Work order
Transcribe all of the records word for word, please, omitting the pictures.
■ ■ ■
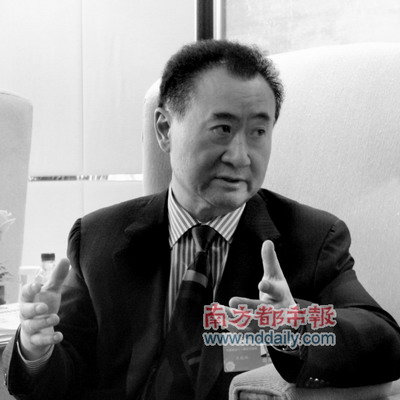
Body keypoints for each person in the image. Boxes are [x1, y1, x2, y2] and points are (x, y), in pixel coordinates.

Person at [3, 40, 400, 400]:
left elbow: (383, 342)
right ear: (165, 129)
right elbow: (64, 375)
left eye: (258, 131)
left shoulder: (310, 239)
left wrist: (293, 325)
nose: (241, 156)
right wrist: (35, 350)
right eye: (222, 129)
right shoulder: (98, 238)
■ ■ ■
Written solution
Body keypoints for each person in the image. Boxes are [x1, y1, x2, y2] and points are (x, y), in pixel coordinates.

Person at [3, 40, 400, 400]:
left elbow: (383, 342)
right ear: (165, 129)
right elbow: (64, 375)
left eye: (258, 131)
left shoulder: (310, 239)
left wrist: (293, 325)
nose: (241, 156)
right wrist: (35, 350)
right eye: (222, 129)
right shoulder: (98, 238)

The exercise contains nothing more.